While India’s fintech market remains full of low-hanging fruit, and Paytm still has time to get back on the right track, it is undeniable that the subcontinent’s most prominent fintech company faces some serious challenges. Fundamental questions exist about the viability of its business model, especially with the demise of its payments bank and its inability to reach profitability after 15 years of operation.
Lending travails
Ever since its investors got cold feet about growth-first development – and all the cash that was being burned – Paytm has been scrambling to prove it has a viable business model that in the long term can ensure profitability. Integral to the company’s strategy is lending because of its high margins. While Paytm does not have the requisite licenses to directly provide loans to customers, it can do so through its network of banking partners.
Paytm’s trouble with loans started in December when the Reserve Bank of India (RBI) tightened rules on consumer lending. At the time, Paytm said it would reduce sub-50,000-rupee (about $600) loans but increase its portfolio of high-ticket personal and commercial loans. Paytm said that it expected a 40%-50% drop in volume of loans it issues through post-paid product, but a minimal impact on revenue growth.
Analysts were not convinced. Goldman Sachs said at the time that Paytm would not swing to a profit until the 2025-26 fiscal year. Previously, the investment bank expected Paytm would be profitable in the 2024-2025 fiscal year.
Meanwhile, in early May, Paytm refuted reports that suggesting that its lending partners had invoked loan guarantees provided by the company due to customer repayment defaults. Paytm said that it does not offer loan guarantees to its lending partners, adding in a statement that “claims about invoking loan guarantees due to repayment defaults by our partnered lenders are inaccurate.”
Leadership shake-up
Another sign of the ongoing challenges at Paytm is the shuffling of the company’s leadership. In a May 4 statement, the Indian fintech giant said that it is expanding its leadership team to build "a large and profitable payment and financial services distribution business.” To that end, Paytm said that that its president and chief operating officer Bhavesh Gupta, who had been overseeing payments and lending, had resigned to move to an advisory position. The company said Gupta is taking a career break “for personal reasons.” It is unclear who will replace him.
Gupta has not mentioned if the debacle with Paytm Payments Bank had anything to do with his departure, but it is hard to believe the two issues are unrelated. After all, he was in charge of payments.

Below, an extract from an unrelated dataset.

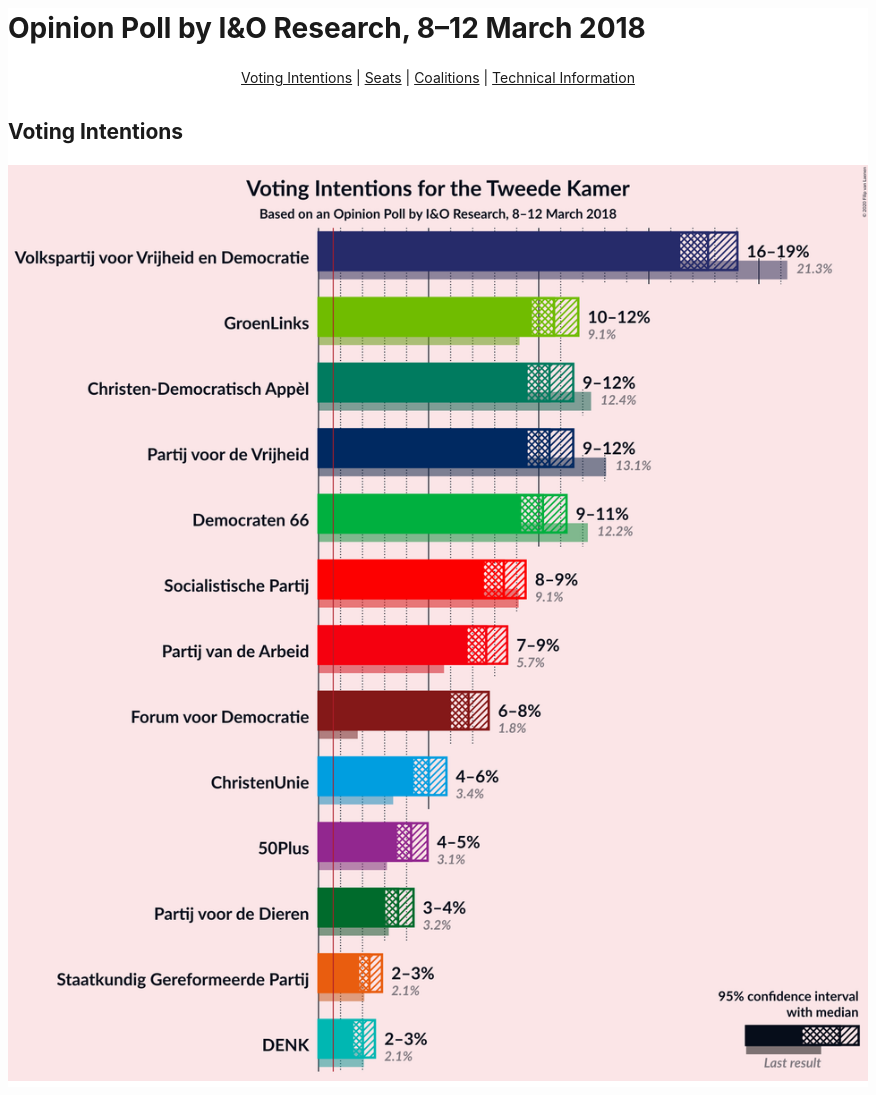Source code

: # Opinion Poll by I&O Research, 8–12 March 2018

<p align="center"><a href="#voting-intentions">Voting Intentions</a> | <a href="#seats">Seats</a> | <a href="#coalitions">Coalitions</a> | <a href="#technical-information">Technical Information</a></p>

## Voting Intentions

![Graph with voting intentions not yet produced](2018-03-12-IOResearch.png "Voting Intentions")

Meanwhile, Rakesh Singh was recently appointed as head of Paytm Money Ltd, the fintech giant’s wealth management subsidiary. Singh is a financial services sector veteran who previously served as CEO of the stock broking business at Fisdom and has held key management positions with ICICI Securities and Standard Chartered Bank.
There have been several other notable management changes at Paytm in recent months. In January, Paytm Payments Bank's MD and CEO Surinder Chawla resigned, while founder and CEO Vijay Shekhar Sharma stepped down as the non-executive chairman of the bank's board in February. In March, Paytm's senior vice president of business Praveen Sharma left the company.
Latest earnings
On May 22, Paytm reported earnings for the March quarter, in which its net loss widened to 5.5 billion rupees and revenue fell about 3% to 22.7 billion rupees. Further, Paytm said it lost about 4 million monthly transacting users during the January-March period. It disbursed 57.76 billion rupees in loans in the quarter, a significant decrease from 155.35 billion rupees in the previous three-month period. Paytm attributed the disappointing performance to the RBI’s ban on Paytm Payments Bank.

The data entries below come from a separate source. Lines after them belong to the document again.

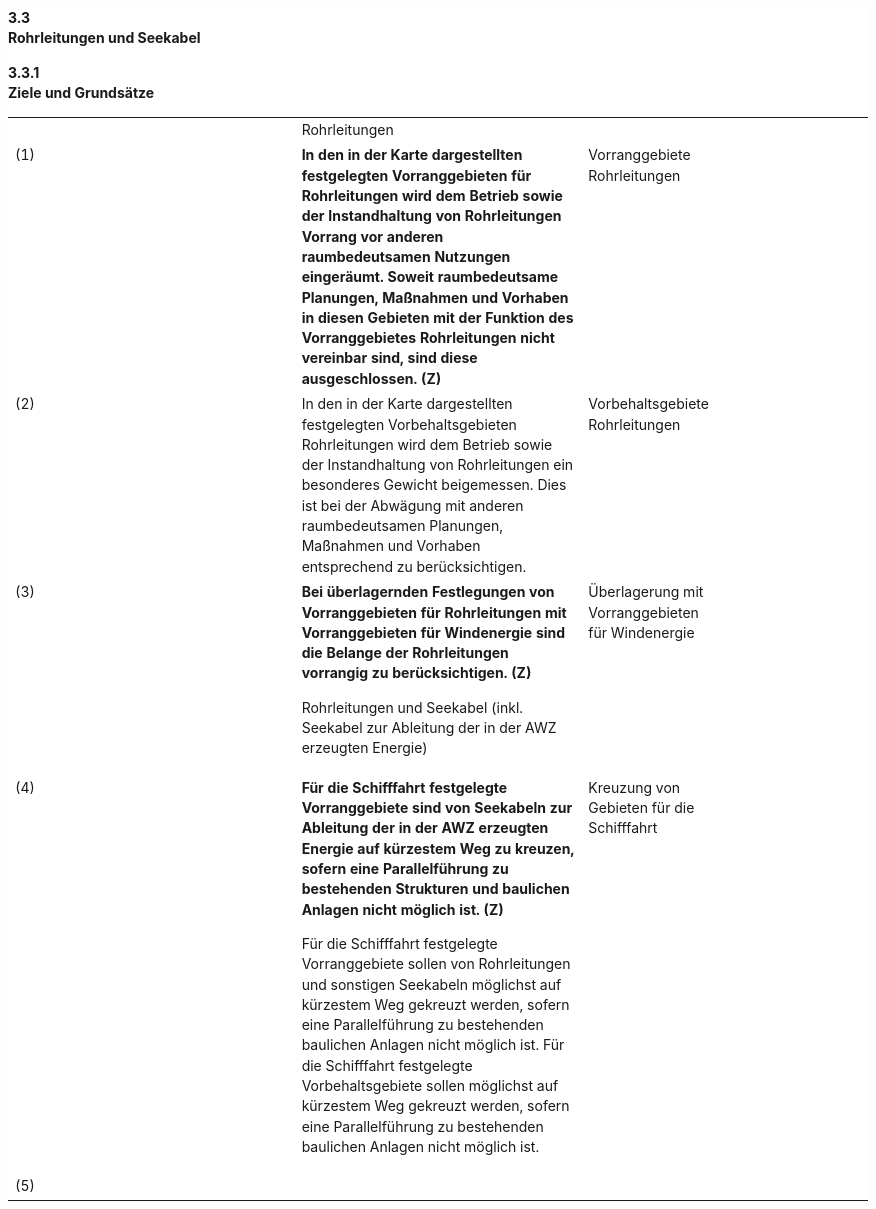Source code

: **3.3**  
**Rohrleitungen und Seekabel**

**3.3.1**  
**Ziele und Grundsätze**

<table>
<colgroup>
<col width="33%" />
<col width="33%" />
<col width="33%" />
</colgroup>
<tbody>
<tr class="odd">
<td></td>
<td>Rohrleitungen</td>
<td></td>
</tr>
<tr class="even">
<td>(1)</td>
<td><strong>In den in der Karte dargestellten festgelegten Vorranggebieten für Rohrleitungen wird dem Betrieb sowie der Instandhaltung von Rohrleitungen Vorrang vor anderen raumbedeutsamen Nutzungen eingeräumt. Soweit raumbedeutsame Planungen, Maßnahmen und Vorhaben in diesen Gebieten mit der Funktion des Vorranggebietes Rohrleitungen nicht vereinbar sind, sind diese ausgeschlossen. (Z)</strong></td>
<td>Vorranggebiete<br />
Rohrleitungen</td>
</tr>
<tr class="odd">
<td>(2)</td>
<td>In den in der Karte dargestellten festgelegten Vorbehaltsgebieten Rohrleitungen wird dem Betrieb sowie der Instandhaltung von Rohrleitungen ein besonderes Gewicht beigemessen. Dies ist bei der Abwägung mit anderen raumbedeutsamen Planungen, Maßnahmen und Vorhaben entsprechend zu berücksichtigen.</td>
<td>Vorbehaltsgebiete<br />
Rohrleitungen</td>
</tr>
<tr class="even">
<td>(3)</td>
<td><strong>Bei überlagernden Festlegungen von Vorranggebieten für Rohrleitungen mit Vorranggebieten für Windenergie sind die Belange der Rohrleitungen vorrangig zu berücksichtigen. (Z)</strong>
<p>Rohrleitungen und Seekabel (inkl. Seekabel zur Ableitung der in der AWZ erzeugten Energie)</p></td>
<td>Überlagerung mit<br />
Vorranggebieten<br />
für Windenergie</td>
</tr>
<tr class="odd">
<td>(4)</td>
<td><strong>Für die Schifffahrt festgelegte Vorranggebiete sind von Seekabeln zur Ableitung der in der AWZ erzeugten Energie auf kürzestem Weg zu kreuzen, sofern eine Parallelführung zu bestehenden Strukturen und baulichen Anlagen nicht möglich ist. (Z)</strong>
<p>Für die Schifffahrt festgelegte Vorranggebiete sollen von Rohrleitungen und sonstigen Seekabeln möglichst auf kürzestem Weg gekreuzt werden, sofern eine Parallelführung zu bestehenden baulichen Anlagen nicht möglich ist. Für die Schifffahrt festgelegte Vorbehaltsgebiete sollen möglichst auf kürzestem Weg gekreuzt werden, sofern eine Parallelführung zu bestehenden baulichen Anlagen nicht möglich ist.</p></td>
<td>Kreuzung von<br />
Gebieten für die<br />
Schifffahrt</td>
</tr>
<tr class="even">
<td>(5)</td>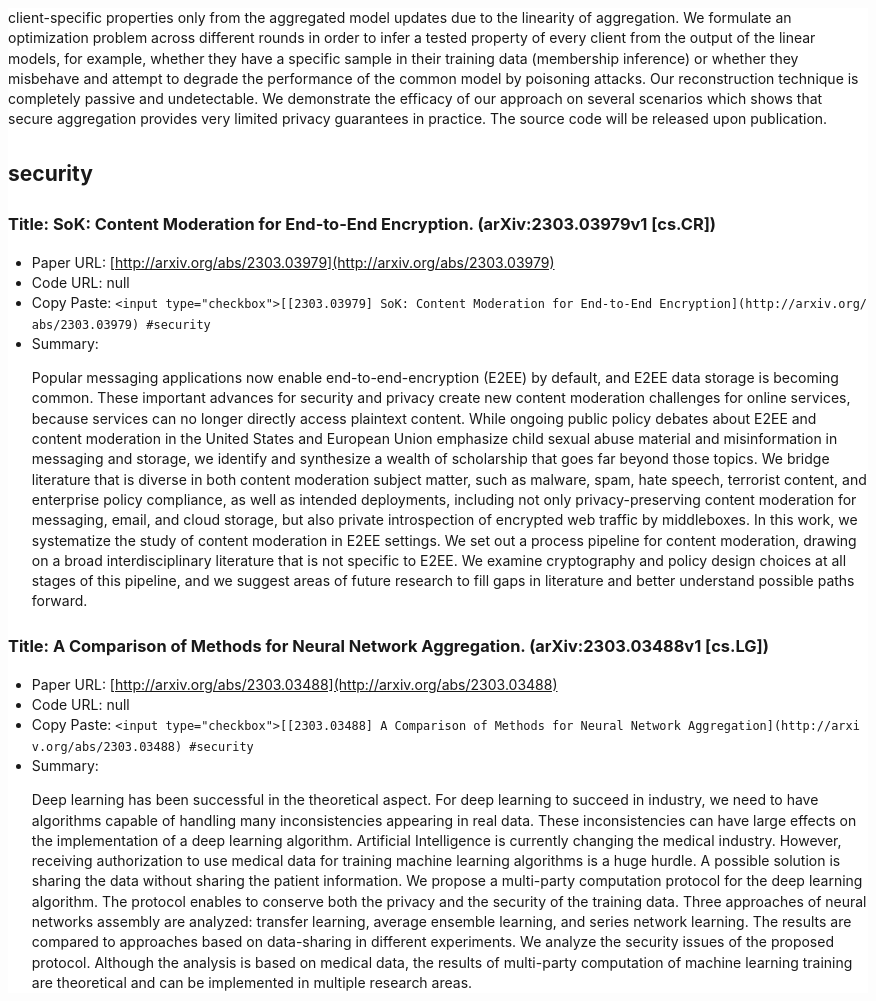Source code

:client-specific properties only from the aggregated model updates due to the
linearity of aggregation. We formulate an optimization problem across different
rounds in order to infer a tested property of every client from the output of
the linear models, for example, whether they have a specific sample in their
training data (membership inference) or whether they misbehave and attempt to
degrade the performance of the common model by poisoning attacks. Our
reconstruction technique is completely passive and undetectable. We demonstrate
the efficacy of our approach on several scenarios which shows that secure
aggregation provides very limited privacy guarantees in practice. The source
code will be released upon publication.
</p>

## security
### Title: SoK: Content Moderation for End-to-End Encryption. (arXiv:2303.03979v1 [cs.CR])
* Paper URL: [http://arxiv.org/abs/2303.03979](http://arxiv.org/abs/2303.03979)
* Code URL: null
* Copy Paste: `<input type="checkbox">[[2303.03979] SoK: Content Moderation for End-to-End Encryption](http://arxiv.org/abs/2303.03979) #security`
* Summary: <p>Popular messaging applications now enable end-to-end-encryption (E2EE) by
default, and E2EE data storage is becoming common. These important advances for
security and privacy create new content moderation challenges for online
services, because services can no longer directly access plaintext content.
While ongoing public policy debates about E2EE and content moderation in the
United States and European Union emphasize child sexual abuse material and
misinformation in messaging and storage, we identify and synthesize a wealth of
scholarship that goes far beyond those topics. We bridge literature that is
diverse in both content moderation subject matter, such as malware, spam, hate
speech, terrorist content, and enterprise policy compliance, as well as
intended deployments, including not only privacy-preserving content moderation
for messaging, email, and cloud storage, but also private introspection of
encrypted web traffic by middleboxes. In this work, we systematize the study of
content moderation in E2EE settings. We set out a process pipeline for content
moderation, drawing on a broad interdisciplinary literature that is not
specific to E2EE. We examine cryptography and policy design choices at all
stages of this pipeline, and we suggest areas of future research to fill gaps
in literature and better understand possible paths forward.
</p>

### Title: A Comparison of Methods for Neural Network Aggregation. (arXiv:2303.03488v1 [cs.LG])
* Paper URL: [http://arxiv.org/abs/2303.03488](http://arxiv.org/abs/2303.03488)
* Code URL: null
* Copy Paste: `<input type="checkbox">[[2303.03488] A Comparison of Methods for Neural Network Aggregation](http://arxiv.org/abs/2303.03488) #security`
* Summary: <p>Deep learning has been successful in the theoretical aspect. For deep
learning to succeed in industry, we need to have algorithms capable of handling
many inconsistencies appearing in real data. These inconsistencies can have
large effects on the implementation of a deep learning algorithm. Artificial
Intelligence is currently changing the medical industry. However, receiving
authorization to use medical data for training machine learning algorithms is a
huge hurdle. A possible solution is sharing the data without sharing the
patient information. We propose a multi-party computation protocol for the deep
learning algorithm. The protocol enables to conserve both the privacy and the
security of the training data. Three approaches of neural networks assembly are
analyzed: transfer learning, average ensemble learning, and series network
learning. The results are compared to approaches based on data-sharing in
different experiments. We analyze the security issues of the proposed protocol.
Although the analysis is based on medical data, the results of multi-party
computation of machine learning training are theoretical and can be implemented
in multiple research areas.
</p>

However, for the full 2024 fiscal year, Paytm said it was profitable before interest, taxes, depreciation and amortization, and before taking employee incentives into account.

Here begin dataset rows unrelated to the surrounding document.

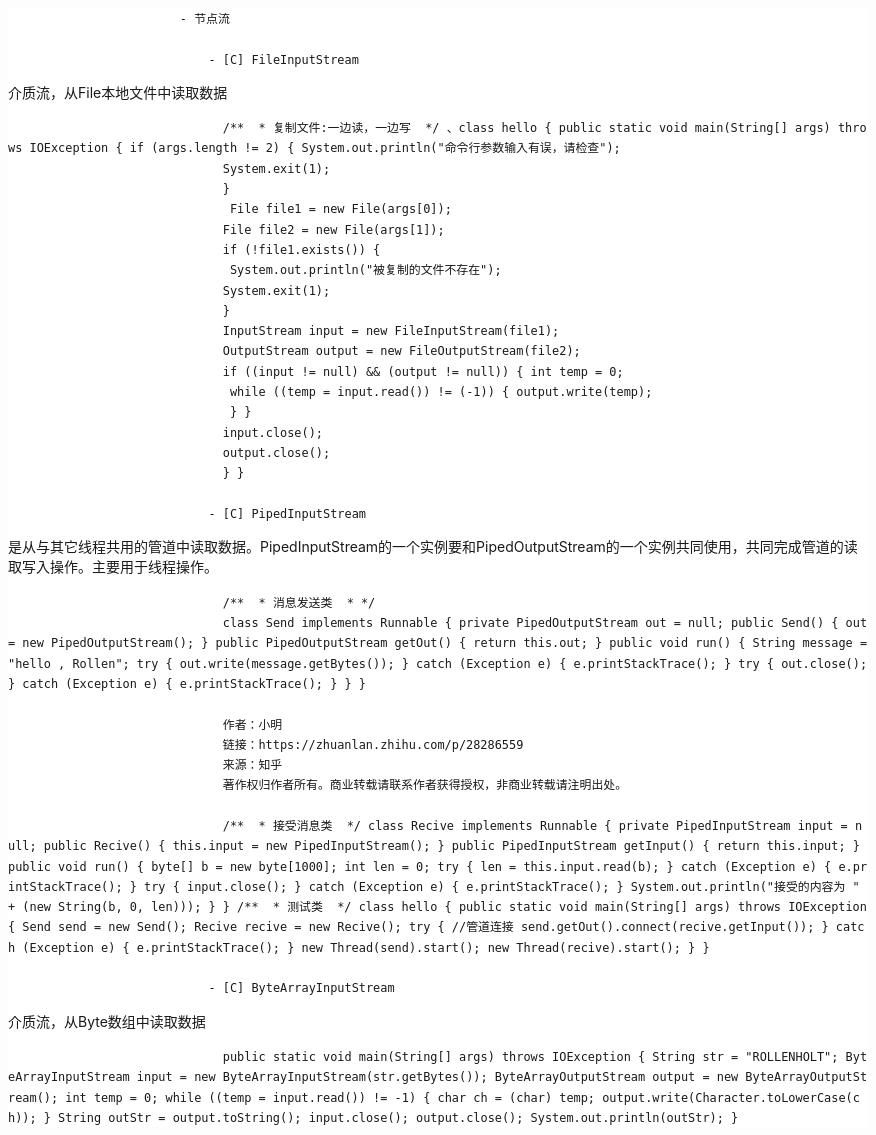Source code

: 							- 节点流

								- [C] FileInputStream
介质流，从File本地文件中读取数据

								  /**  * 复制文件:一边读，一边写  */ 、class hello { public static void main(String[] args) throws IOException { if (args.length != 2) { System.out.println("命令行参数输入有误，请检查"); 
								  System.exit(1); 
								  }
								   File file1 = new File(args[0]); 
								  File file2 = new File(args[1]); 
								  if (!file1.exists()) {
								   System.out.println("被复制的文件不存在"); 
								  System.exit(1); 
								  } 
								  InputStream input = new FileInputStream(file1); 
								  OutputStream output = new FileOutputStream(file2); 
								  if ((input != null) && (output != null)) { int temp = 0;
								   while ((temp = input.read()) != (-1)) { output.write(temp);
								   } } 
								  input.close(); 
								  output.close(); 
								  } }

								- [C] PipedInputStream
是从与其它线程共用的管道中读取数据。PipedInputStream的一个实例要和PipedOutputStream的一个实例共同使用，共同完成管道的读取写入操作。主要用于线程操作。

								  /**  * 消息发送类  * */ 
								  class Send implements Runnable { private PipedOutputStream out = null; public Send() { out = new PipedOutputStream(); } public PipedOutputStream getOut() { return this.out; } public void run() { String message = "hello , Rollen"; try { out.write(message.getBytes()); } catch (Exception e) { e.printStackTrace(); } try { out.close(); } catch (Exception e) { e.printStackTrace(); } } }
								  
								  作者：小明
								  链接：https://zhuanlan.zhihu.com/p/28286559
								  来源：知乎
								  著作权归作者所有。商业转载请联系作者获得授权，非商业转载请注明出处。
								  
								  /**  * 接受消息类  */ class Recive implements Runnable { private PipedInputStream input = null; public Recive() { this.input = new PipedInputStream(); } public PipedInputStream getInput() { return this.input; } public void run() { byte[] b = new byte[1000]; int len = 0; try { len = this.input.read(b); } catch (Exception e) { e.printStackTrace(); } try { input.close(); } catch (Exception e) { e.printStackTrace(); } System.out.println("接受的内容为 " + (new String(b, 0, len))); } } /**  * 测试类  */ class hello { public static void main(String[] args) throws IOException { Send send = new Send(); Recive recive = new Recive(); try { //管道连接 send.getOut().connect(recive.getInput()); } catch (Exception e) { e.printStackTrace(); } new Thread(send).start(); new Thread(recive).start(); } }

								- [C] ByteArrayInputStream
介质流，从Byte数组中读取数据

								  public static void main(String[] args) throws IOException { String str = "ROLLENHOLT"; ByteArrayInputStream input = new ByteArrayInputStream(str.getBytes()); ByteArrayOutputStream output = new ByteArrayOutputStream(); int temp = 0; while ((temp = input.read()) != -1) { char ch = (char) temp; output.write(Character.toLowerCase(ch)); } String outStr = output.toString(); input.close(); output.close(); System.out.println(outStr); }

It is likely that the fallout from the closure of Paytm Payments Bank is winding down and that the impact will be felt much less acutely from the September quarter as Paytm begins to restart certain paused products. That said, we understand that Paytm wants to double down on insurance and wealth products, and believe that any expansion in those segments should include adequate investment in compliance. Otherwise, Paytm could run into similar issues as it did with its payments bank.